Burkina Faso : expulsion de l’ONU après un rapport accablant sur les enfants
Le Burkina Faso, dirigé par une junte militaire depuis 2022, a expulsé cette semaine Carol Flore-Smereczniak, coordinatrice résidente des Nations Unies dans le pays. Elle a été déclarée persona non grata, une décision prise en réaction à un rapport critique de l’ONU dénonçant les graves violations des droits des enfants survenus entre juillet 2022 et juin 2024.
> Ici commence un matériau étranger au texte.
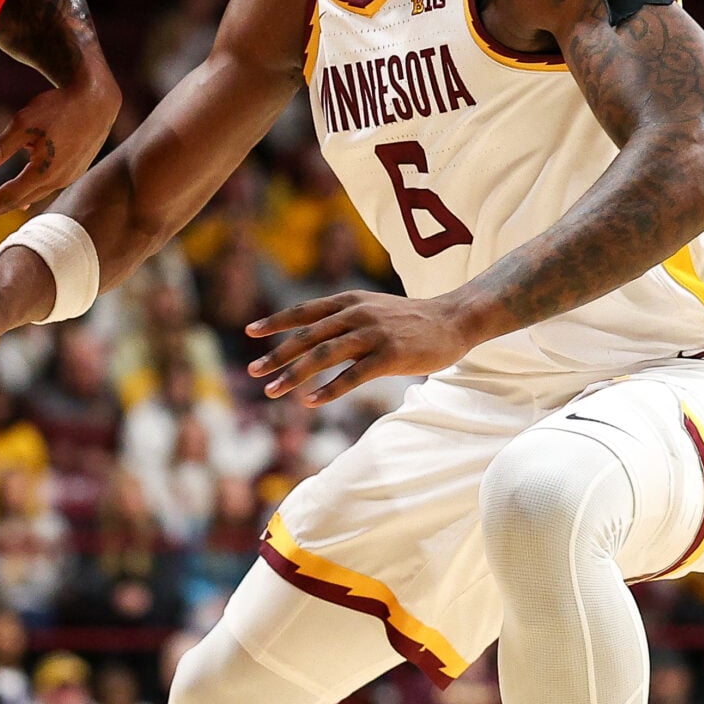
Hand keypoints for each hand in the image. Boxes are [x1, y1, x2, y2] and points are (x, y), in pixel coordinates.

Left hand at [0, 76, 119, 221]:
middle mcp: (58, 180)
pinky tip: (24, 192)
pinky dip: (30, 191)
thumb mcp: (23, 124)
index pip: (8, 197)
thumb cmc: (60, 107)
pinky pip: (47, 186)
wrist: (98, 99)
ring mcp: (69, 176)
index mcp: (44, 172)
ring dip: (12, 201)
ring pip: (35, 194)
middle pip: (20, 200)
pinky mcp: (75, 168)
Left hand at [246, 290, 481, 404]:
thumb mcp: (371, 308)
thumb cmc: (407, 320)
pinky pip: (353, 375)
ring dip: (295, 374)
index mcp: (349, 301)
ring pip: (325, 354)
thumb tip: (309, 337)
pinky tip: (311, 402)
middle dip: (277, 354)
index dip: (277, 321)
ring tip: (273, 391)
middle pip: (308, 335)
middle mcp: (357, 314)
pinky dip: (330, 389)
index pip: (305, 310)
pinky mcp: (390, 355)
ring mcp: (374, 334)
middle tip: (253, 372)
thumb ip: (342, 319)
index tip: (250, 332)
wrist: (453, 320)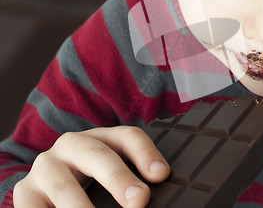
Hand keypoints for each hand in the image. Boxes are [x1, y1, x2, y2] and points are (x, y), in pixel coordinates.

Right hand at [13, 126, 169, 207]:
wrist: (43, 184)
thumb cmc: (87, 178)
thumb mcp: (110, 171)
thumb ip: (132, 180)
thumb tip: (146, 198)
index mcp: (100, 137)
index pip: (128, 137)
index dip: (146, 153)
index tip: (162, 174)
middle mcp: (71, 145)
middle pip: (98, 155)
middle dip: (119, 178)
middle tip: (139, 200)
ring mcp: (45, 167)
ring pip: (65, 187)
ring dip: (83, 207)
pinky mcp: (26, 193)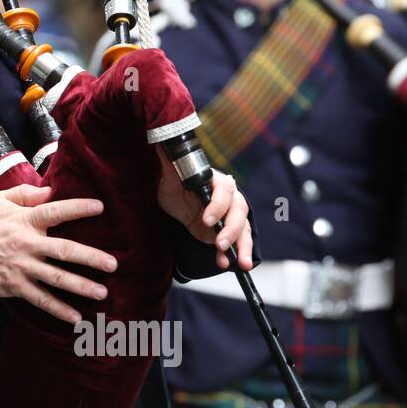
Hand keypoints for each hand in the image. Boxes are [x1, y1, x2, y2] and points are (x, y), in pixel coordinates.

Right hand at [0, 184, 117, 324]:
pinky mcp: (15, 286)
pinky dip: (58, 309)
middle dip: (91, 257)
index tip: (100, 207)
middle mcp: (27, 244)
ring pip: (57, 278)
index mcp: (25, 220)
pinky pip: (41, 299)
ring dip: (81, 286)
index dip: (78, 208)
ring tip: (102, 293)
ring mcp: (22, 267)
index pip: (56, 212)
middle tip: (113, 264)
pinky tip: (76, 317)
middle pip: (65, 250)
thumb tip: (49, 191)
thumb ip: (24, 194)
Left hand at [155, 152, 253, 270]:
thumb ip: (171, 164)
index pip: (224, 192)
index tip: (206, 220)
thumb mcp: (169, 178)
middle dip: (231, 230)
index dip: (217, 207)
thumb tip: (163, 143)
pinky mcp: (227, 231)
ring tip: (239, 263)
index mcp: (217, 182)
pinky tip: (224, 264)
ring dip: (242, 247)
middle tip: (219, 244)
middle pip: (239, 213)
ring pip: (243, 230)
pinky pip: (234, 243)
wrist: (177, 200)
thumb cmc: (176, 185)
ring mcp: (230, 216)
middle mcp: (229, 198)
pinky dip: (231, 255)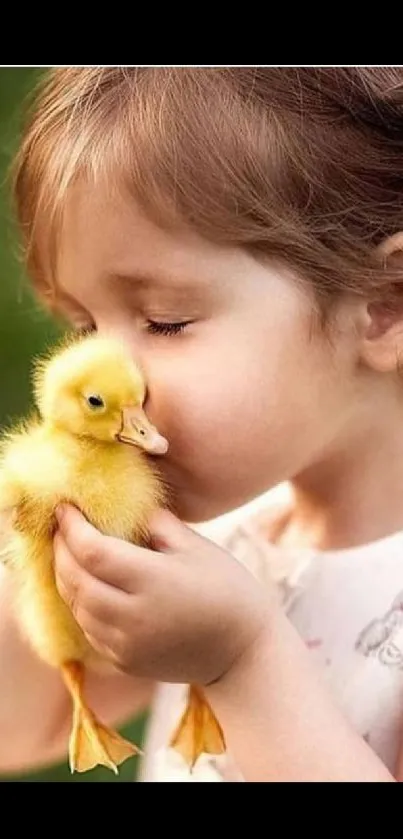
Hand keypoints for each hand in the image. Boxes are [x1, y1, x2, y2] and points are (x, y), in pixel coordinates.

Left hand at [54, 505, 271, 685]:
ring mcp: (127, 644)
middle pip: (76, 580)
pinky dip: (81, 603)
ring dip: (66, 578)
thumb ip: (156, 523)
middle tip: (61, 527)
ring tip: (69, 553)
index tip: (65, 507)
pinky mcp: (125, 662)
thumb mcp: (197, 546)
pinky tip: (88, 584)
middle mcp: (133, 617)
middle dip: (61, 550)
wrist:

Cette expulsion s’inscrit dans une série de mesures hostiles envers les organisations internationales. En effet, Carol Flore-Smereczniak est la deuxième représentante de l’ONU à subir le même sort après Barbara Manzi, contrainte de quitter le pays en 2022. Ces événements révèlent une montée de l’intolérance de la junte envers toute forme de contrôle indépendant.
Un rapport accablant sur les violations des droits des enfants
Le rapport de l’ONU révèle des chiffres alarmants : 2 483 violations graves ont été commises à l’encontre de 2 255 enfants, incluant meurtres, enlèvements et recrutement forcé par des groupes armés et des forces de sécurité. Parmi ces abus, 65 % sont attribués aux groupes islamistes armés, tandis que le reste est imputable aux forces burkinabè et aux Volontaires pour la Défense de la Patrie (VDP).
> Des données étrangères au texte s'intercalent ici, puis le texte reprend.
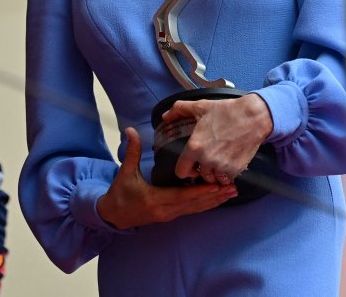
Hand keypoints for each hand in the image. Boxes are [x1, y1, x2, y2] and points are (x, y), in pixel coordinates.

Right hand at [96, 127, 236, 228]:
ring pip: (196, 208)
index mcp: (156, 199)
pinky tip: (217, 199)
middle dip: (214, 196)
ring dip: (214, 201)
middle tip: (232, 187)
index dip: (200, 191)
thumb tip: (131, 130)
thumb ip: (132, 152)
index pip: (182, 195)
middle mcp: (166, 210)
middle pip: (195, 204)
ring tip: (231, 193)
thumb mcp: (125, 172)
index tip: (216, 185)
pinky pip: (192, 210)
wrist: (113, 216)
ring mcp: (170, 215)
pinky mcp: (171, 215)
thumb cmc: (120, 194)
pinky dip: (206, 204)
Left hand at [162, 93, 272, 183]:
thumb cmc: (226, 111)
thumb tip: (165, 117)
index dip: (185, 169)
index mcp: (194, 147)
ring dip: (215, 173)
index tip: (190, 165)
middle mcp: (207, 160)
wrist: (253, 117)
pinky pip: (227, 179)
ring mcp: (222, 166)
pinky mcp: (236, 169)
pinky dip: (228, 173)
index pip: (181, 172)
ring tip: (218, 160)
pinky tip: (229, 162)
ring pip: (213, 179)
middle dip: (202, 169)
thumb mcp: (200, 107)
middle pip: (199, 176)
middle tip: (207, 159)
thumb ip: (178, 110)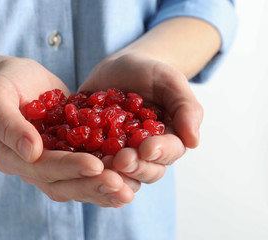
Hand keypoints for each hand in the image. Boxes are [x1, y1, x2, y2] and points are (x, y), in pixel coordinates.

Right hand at [0, 58, 134, 206]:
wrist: (17, 77)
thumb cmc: (3, 82)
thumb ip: (9, 124)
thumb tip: (31, 151)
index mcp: (11, 156)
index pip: (41, 168)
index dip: (68, 168)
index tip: (95, 165)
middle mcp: (32, 166)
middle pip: (62, 185)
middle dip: (91, 186)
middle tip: (120, 186)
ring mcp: (51, 162)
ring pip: (77, 184)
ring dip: (103, 188)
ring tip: (129, 189)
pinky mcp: (68, 153)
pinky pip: (88, 169)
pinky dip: (107, 175)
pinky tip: (129, 177)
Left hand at [79, 53, 202, 182]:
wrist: (117, 68)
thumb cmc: (149, 73)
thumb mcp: (170, 81)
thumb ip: (186, 107)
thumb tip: (194, 141)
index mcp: (167, 139)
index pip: (169, 152)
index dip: (159, 153)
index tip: (147, 148)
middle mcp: (144, 153)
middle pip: (145, 170)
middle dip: (135, 166)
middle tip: (121, 159)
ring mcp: (119, 153)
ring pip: (119, 174)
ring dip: (112, 172)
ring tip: (101, 165)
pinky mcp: (95, 150)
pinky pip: (92, 163)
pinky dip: (87, 166)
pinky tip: (79, 164)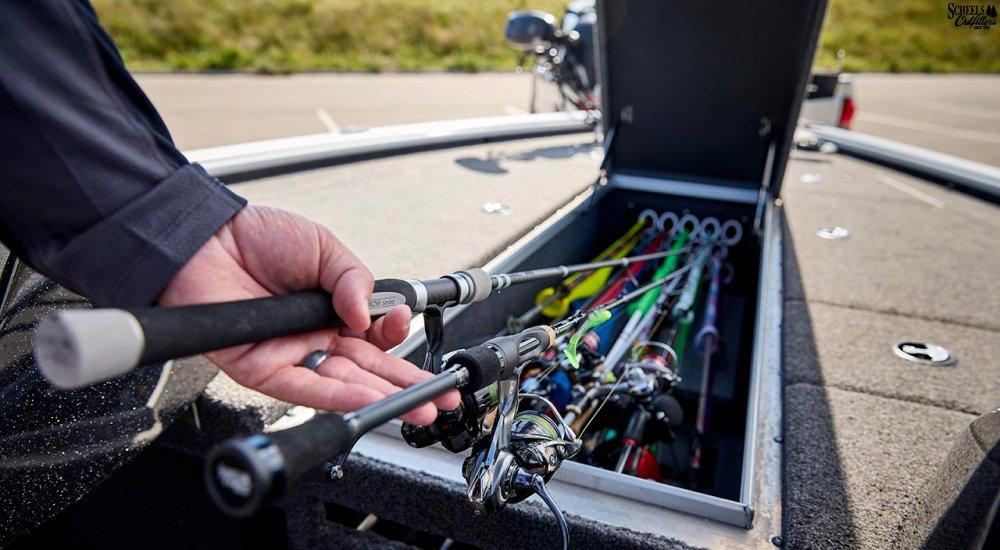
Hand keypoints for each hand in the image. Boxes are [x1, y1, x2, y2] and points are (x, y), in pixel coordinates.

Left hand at [158, 205, 458, 424]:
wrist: (202, 237)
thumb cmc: (255, 236)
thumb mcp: (322, 245)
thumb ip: (354, 278)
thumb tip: (370, 313)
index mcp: (333, 307)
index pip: (375, 335)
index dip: (397, 337)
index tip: (407, 327)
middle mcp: (315, 336)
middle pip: (368, 368)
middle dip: (408, 385)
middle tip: (439, 398)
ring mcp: (292, 354)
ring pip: (344, 385)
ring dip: (382, 398)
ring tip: (417, 409)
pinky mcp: (264, 369)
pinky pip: (306, 389)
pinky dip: (339, 397)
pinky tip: (369, 401)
Les attaques contre les écoles se sont également multipliées, et la détention d’enfants en raison de leur supposée affiliation à des groupes armés constitue une préoccupation majeure. Ces violations s’ajoutent à une répression systématique des médias, de l’opposition et des dissidents depuis le coup d’État de 2022.
Des tensions croissantes entre le Burkina Faso et l’ONU
La junte a vivement critiqué les conclusions du rapport, accusant Carol Flore-Smereczniak d’y avoir contribué. En mars 2025, le ministre des Affaires étrangères a dénoncé l’utilisation par l’ONU de termes comme « groupes armés non étatiques » pour désigner les groupes terroristes, ainsi que la qualification des VDP de « milices ». En juillet, il a exigé un recentrage des interventions onusiennes pour les aligner sur la vision gouvernementale.
Face à cette situation, les autorités militaires burkinabè devraient, au lieu de rejeter les critiques, collaborer avec l’ONU pour mettre en place un plan d’action concret visant à mettre fin à ces abus. La protection des enfants en période de conflit reste une priorité absolue.
Pourquoi cette expulsion suscite-t-elle l’inquiétude ?
- Une politique de rejet des critiques internationales : La junte multiplie les expulsions et les prises de position hostiles envers les organisations de défense des droits humains.
- Des violations documentées en hausse : Le rapport de l’ONU confirme une détérioration continue de la situation des enfants au Burkina Faso.
- Un isolement diplomatique croissant : Les tensions avec l’ONU pourraient aggraver l’isolement du pays sur la scène internationale.